4 ways to protect and preserve your VCR

July 28, 2015

Take care of that old VCR — you might not be able to buy a new one. Give the machine a little attention, however, and you'll be watching tapes of your grandkids for years to come.

4 ways to protect and preserve your VCR

1. Run a head-cleaning tape regularly

  •  Use a head-cleaning tape to clean your VCR's video heads after every 100 hours of operation (about every four or five months of average use). More frequent cleaning is recommended if you rent a lot of tapes.
  • Cleaning is also required when the picture quality drops off or when you get a blue screen indicating that the heads are dirty.For regular cleanings, a good-quality dry head-cleaning tape will usually be sufficient.
  • Never use a wet head-cleaning tape, because the liquid cleaner may not evaporate before another tape is played.
  • That could make things much worse by spreading grime from the tape to the playback heads, resulting in a set of clogged heads.
  • If this happens, you'll need to clean the heads manually or make a trip to the repair shop.In a pinch, you can even use a new, blank tape to clean your VCR's heads.
  • Simply let the tape play for a couple of hours. The prolonged contact with the tape will usually remove any soft deposits from the heads.
  • This is reported to be effective approximately 70 percent of the time. Discard the tape afterward.

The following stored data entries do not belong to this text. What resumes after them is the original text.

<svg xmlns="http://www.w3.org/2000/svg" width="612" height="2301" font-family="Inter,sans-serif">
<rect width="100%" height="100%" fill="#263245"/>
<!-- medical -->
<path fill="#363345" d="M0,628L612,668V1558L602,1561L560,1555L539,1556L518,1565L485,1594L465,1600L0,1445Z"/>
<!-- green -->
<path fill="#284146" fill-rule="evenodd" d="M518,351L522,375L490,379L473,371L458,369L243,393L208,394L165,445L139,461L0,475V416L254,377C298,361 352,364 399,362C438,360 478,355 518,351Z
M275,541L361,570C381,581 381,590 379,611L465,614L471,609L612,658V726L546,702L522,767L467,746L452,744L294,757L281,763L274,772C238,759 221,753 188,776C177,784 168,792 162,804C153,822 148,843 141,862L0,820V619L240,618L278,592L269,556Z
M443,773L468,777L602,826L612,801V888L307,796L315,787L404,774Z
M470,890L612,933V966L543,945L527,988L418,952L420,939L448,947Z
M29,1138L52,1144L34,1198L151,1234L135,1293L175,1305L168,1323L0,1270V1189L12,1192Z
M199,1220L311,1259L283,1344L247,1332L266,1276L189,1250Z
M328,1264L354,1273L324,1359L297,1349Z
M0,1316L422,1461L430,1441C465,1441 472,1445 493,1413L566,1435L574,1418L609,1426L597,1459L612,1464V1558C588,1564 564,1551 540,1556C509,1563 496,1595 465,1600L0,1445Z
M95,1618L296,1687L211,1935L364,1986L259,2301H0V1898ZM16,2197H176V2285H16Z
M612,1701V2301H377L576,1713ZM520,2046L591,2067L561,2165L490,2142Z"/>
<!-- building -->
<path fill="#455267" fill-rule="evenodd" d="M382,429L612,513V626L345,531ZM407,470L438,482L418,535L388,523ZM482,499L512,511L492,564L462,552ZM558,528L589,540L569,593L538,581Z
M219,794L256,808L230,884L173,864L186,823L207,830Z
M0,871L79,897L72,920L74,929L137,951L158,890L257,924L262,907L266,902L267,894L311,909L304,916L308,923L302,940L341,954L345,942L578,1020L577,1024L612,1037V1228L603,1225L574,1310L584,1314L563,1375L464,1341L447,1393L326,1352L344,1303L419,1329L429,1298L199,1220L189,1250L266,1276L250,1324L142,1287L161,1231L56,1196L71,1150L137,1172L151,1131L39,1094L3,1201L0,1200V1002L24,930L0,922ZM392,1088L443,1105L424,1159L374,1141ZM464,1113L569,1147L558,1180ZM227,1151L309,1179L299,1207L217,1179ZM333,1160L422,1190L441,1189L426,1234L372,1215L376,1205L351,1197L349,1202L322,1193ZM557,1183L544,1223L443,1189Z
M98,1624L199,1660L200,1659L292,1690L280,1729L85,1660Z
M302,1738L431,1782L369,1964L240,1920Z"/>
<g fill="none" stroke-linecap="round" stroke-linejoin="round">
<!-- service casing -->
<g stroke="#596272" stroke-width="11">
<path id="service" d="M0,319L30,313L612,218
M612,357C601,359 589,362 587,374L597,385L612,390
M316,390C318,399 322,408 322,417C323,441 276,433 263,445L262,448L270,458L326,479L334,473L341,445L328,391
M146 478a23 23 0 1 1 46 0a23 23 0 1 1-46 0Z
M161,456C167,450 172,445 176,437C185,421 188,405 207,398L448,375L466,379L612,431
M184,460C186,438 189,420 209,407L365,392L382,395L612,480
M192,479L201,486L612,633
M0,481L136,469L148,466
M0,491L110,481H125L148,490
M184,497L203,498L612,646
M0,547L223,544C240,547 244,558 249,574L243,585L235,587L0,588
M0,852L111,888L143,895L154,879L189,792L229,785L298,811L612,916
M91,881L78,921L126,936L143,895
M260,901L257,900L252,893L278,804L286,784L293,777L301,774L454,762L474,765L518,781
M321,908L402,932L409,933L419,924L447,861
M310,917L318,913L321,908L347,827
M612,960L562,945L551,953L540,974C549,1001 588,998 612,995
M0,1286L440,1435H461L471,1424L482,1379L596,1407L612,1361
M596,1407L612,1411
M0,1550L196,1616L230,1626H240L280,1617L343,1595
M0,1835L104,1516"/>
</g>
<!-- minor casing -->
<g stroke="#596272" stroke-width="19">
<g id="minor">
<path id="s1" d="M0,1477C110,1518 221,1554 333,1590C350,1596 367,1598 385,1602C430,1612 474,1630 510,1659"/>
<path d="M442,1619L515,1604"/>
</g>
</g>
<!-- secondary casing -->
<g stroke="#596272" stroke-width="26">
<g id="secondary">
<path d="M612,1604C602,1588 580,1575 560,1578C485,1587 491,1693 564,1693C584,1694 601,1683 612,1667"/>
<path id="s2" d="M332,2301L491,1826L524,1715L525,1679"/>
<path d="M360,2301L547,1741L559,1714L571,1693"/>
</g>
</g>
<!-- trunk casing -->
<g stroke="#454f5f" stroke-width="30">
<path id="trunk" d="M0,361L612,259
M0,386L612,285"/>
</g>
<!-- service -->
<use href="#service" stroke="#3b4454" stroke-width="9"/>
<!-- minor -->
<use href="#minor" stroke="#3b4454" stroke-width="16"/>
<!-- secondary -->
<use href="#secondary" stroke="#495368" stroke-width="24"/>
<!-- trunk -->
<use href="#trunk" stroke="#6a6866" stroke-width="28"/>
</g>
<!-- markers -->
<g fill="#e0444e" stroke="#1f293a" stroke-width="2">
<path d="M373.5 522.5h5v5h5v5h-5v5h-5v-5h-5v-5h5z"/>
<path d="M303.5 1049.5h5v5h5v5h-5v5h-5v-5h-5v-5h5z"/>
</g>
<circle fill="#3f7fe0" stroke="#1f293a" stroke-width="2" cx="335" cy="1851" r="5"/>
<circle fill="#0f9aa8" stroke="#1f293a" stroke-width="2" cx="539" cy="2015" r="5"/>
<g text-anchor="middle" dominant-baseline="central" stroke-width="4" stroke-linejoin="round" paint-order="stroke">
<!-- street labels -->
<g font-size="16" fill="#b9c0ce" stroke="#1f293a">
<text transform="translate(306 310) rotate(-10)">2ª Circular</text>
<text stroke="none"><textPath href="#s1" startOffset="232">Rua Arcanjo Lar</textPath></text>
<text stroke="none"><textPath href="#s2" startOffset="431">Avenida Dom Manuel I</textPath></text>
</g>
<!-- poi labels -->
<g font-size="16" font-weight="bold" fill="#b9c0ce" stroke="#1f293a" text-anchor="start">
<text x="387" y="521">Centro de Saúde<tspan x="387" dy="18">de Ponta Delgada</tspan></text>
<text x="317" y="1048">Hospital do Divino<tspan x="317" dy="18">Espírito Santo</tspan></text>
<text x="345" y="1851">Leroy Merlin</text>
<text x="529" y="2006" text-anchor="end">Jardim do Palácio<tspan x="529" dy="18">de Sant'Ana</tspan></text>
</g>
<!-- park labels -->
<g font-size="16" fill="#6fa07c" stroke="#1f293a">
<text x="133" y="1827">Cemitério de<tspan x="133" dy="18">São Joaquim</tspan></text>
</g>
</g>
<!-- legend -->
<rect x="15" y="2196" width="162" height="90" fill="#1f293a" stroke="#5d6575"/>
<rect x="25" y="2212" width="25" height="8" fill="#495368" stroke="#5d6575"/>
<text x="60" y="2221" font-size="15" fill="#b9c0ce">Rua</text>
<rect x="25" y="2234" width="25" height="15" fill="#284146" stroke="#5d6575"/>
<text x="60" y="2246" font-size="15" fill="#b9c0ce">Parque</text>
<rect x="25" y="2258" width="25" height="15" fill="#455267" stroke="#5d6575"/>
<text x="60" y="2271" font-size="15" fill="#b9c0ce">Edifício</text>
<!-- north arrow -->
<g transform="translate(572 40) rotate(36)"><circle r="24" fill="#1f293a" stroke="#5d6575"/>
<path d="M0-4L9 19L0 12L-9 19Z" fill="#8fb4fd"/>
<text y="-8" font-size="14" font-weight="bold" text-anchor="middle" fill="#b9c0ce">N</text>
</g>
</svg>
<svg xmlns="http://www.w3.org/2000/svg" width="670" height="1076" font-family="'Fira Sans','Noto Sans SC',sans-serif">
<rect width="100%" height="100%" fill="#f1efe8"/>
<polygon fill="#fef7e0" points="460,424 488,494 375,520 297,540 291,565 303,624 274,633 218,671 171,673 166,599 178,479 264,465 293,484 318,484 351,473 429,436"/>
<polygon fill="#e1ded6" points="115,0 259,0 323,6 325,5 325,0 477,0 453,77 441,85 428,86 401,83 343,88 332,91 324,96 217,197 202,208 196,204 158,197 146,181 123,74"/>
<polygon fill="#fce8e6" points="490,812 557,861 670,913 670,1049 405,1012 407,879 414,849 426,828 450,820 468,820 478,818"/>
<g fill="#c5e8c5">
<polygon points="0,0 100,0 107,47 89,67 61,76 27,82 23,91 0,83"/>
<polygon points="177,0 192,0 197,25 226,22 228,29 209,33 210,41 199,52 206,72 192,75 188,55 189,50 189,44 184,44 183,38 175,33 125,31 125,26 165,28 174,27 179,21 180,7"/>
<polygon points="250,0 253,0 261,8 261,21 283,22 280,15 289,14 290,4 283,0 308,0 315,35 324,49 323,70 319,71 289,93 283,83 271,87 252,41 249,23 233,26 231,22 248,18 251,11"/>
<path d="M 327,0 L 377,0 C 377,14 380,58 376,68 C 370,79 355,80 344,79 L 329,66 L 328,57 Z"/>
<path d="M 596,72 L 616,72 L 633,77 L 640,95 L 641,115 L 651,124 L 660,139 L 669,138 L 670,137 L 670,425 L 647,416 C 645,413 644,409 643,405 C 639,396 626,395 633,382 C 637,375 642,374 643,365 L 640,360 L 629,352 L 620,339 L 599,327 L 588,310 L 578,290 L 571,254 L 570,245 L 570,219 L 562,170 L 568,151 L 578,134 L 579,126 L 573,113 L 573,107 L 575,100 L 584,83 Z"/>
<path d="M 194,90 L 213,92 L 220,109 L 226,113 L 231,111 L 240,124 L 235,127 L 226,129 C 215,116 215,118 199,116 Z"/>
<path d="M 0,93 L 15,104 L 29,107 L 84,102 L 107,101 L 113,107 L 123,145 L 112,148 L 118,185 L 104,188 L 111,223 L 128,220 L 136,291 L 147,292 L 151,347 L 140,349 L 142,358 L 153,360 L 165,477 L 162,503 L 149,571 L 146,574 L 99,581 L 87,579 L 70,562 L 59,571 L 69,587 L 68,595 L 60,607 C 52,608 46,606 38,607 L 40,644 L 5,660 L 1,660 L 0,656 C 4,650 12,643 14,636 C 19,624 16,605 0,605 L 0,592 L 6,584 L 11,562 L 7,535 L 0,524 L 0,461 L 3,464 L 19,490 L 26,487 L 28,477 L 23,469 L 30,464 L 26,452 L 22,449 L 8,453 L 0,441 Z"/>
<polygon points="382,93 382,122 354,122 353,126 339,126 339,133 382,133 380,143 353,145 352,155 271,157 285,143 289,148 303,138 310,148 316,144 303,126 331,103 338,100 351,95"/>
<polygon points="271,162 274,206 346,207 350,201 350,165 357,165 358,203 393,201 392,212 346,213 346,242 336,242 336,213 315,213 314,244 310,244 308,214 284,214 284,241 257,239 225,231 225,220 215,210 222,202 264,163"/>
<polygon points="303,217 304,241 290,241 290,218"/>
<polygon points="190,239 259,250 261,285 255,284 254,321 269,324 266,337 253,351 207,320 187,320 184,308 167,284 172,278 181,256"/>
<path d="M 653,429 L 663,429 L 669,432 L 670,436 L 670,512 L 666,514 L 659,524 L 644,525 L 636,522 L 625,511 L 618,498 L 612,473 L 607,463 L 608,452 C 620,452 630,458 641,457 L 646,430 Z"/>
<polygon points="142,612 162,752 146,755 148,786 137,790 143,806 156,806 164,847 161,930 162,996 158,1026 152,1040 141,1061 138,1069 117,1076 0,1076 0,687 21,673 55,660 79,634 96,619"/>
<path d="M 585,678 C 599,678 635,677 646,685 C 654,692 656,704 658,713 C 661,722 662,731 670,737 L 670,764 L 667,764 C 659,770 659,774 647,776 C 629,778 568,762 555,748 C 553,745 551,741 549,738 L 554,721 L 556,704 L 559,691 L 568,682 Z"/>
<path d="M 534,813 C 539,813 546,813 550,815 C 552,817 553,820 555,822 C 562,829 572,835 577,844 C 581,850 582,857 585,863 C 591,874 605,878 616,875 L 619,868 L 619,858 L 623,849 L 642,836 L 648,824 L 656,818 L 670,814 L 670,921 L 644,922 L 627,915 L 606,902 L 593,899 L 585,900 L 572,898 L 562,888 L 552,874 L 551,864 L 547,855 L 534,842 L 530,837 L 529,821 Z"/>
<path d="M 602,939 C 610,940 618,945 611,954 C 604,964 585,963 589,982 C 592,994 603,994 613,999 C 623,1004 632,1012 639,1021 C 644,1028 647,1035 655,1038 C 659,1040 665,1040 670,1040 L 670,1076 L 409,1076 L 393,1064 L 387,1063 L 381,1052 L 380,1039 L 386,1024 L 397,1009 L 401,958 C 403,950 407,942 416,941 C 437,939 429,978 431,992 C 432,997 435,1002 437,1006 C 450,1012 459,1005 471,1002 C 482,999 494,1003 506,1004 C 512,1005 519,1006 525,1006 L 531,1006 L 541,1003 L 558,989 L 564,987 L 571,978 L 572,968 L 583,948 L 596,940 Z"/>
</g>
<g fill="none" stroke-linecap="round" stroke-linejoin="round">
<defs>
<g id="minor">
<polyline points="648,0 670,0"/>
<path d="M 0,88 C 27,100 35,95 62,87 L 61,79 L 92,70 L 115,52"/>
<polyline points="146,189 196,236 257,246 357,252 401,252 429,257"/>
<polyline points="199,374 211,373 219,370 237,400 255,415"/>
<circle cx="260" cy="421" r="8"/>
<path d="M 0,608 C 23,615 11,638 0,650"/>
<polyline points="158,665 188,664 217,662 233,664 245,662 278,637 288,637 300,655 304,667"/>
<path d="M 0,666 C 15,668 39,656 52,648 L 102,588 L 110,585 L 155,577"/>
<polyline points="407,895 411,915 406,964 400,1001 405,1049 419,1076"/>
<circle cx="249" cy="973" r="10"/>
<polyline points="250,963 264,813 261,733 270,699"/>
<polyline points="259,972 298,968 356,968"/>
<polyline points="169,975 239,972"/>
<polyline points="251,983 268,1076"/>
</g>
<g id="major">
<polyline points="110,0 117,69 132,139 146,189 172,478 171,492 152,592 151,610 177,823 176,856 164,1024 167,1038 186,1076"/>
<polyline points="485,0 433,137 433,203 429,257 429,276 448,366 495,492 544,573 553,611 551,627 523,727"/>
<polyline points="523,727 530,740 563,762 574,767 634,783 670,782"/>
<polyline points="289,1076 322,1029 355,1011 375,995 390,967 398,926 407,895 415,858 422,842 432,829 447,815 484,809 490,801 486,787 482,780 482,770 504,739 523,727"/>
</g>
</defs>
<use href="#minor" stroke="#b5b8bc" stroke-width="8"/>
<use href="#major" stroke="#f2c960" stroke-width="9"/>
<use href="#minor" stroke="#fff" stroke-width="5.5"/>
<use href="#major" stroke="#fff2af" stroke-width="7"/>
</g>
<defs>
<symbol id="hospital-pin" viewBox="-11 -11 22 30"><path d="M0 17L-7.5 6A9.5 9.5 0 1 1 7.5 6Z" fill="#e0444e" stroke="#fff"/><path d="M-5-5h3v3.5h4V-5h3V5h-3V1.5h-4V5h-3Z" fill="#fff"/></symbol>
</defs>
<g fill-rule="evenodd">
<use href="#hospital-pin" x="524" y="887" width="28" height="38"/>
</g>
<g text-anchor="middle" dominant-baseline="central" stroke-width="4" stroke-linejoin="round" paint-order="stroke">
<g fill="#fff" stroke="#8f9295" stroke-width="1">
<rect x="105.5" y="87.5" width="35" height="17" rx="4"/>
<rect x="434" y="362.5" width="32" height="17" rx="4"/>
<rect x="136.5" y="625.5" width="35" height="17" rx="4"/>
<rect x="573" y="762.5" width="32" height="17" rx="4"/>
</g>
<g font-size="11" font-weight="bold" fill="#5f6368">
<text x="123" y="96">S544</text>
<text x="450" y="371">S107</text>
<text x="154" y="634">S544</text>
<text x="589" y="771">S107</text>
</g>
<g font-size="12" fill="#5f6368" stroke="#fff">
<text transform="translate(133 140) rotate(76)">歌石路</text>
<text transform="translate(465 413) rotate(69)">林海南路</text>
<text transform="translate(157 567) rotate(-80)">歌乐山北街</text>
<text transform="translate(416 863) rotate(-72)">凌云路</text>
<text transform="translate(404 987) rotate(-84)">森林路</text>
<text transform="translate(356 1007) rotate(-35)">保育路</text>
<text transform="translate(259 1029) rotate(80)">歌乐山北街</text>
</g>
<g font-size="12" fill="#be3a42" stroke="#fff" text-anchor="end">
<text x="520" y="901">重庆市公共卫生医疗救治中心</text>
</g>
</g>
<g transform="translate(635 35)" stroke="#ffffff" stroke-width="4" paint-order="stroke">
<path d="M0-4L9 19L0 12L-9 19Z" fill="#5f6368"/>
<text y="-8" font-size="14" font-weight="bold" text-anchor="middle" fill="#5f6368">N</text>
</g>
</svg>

2. Don't leave a tape inside

  • It's not advisable to leave a videocassette in your VCR between viewings.
  • Even if you turn off the VCR's power, the tape is left wound around the heads (it's automatically un-spooled when you insert the videocassette into the VCR).
  • In addition to putting unwanted wear on the VCR's video heads, this can result in stretching or wrinkling the tape, which reduces its longevity and increases the likelihood of it getting jammed in the player later on.

3. Don't freeze the frame

  • To get the longest life from your VCR's video heads and videotapes, try to limit pausing the playback — using the so-called "freeze frame" feature — and previewing tapes with the fast-forward or rewind controls.
  • Both of these actions place considerable stress on the videotape, and usually cause oxides to wear off much faster, which, in turn, increases the risk of clogging up your machine's video heads.

4. Use a tape rewinder

  • Take some of the wear and tear off your VCR by using a videotape rewinder.
  • Purchase a two-direction model if you own a lot of tapes, because it's best to store tapes forwarded to the end of the reel. Get a good-quality rewinder.
  • Some cheaper models may wind tapes too fast and damage them.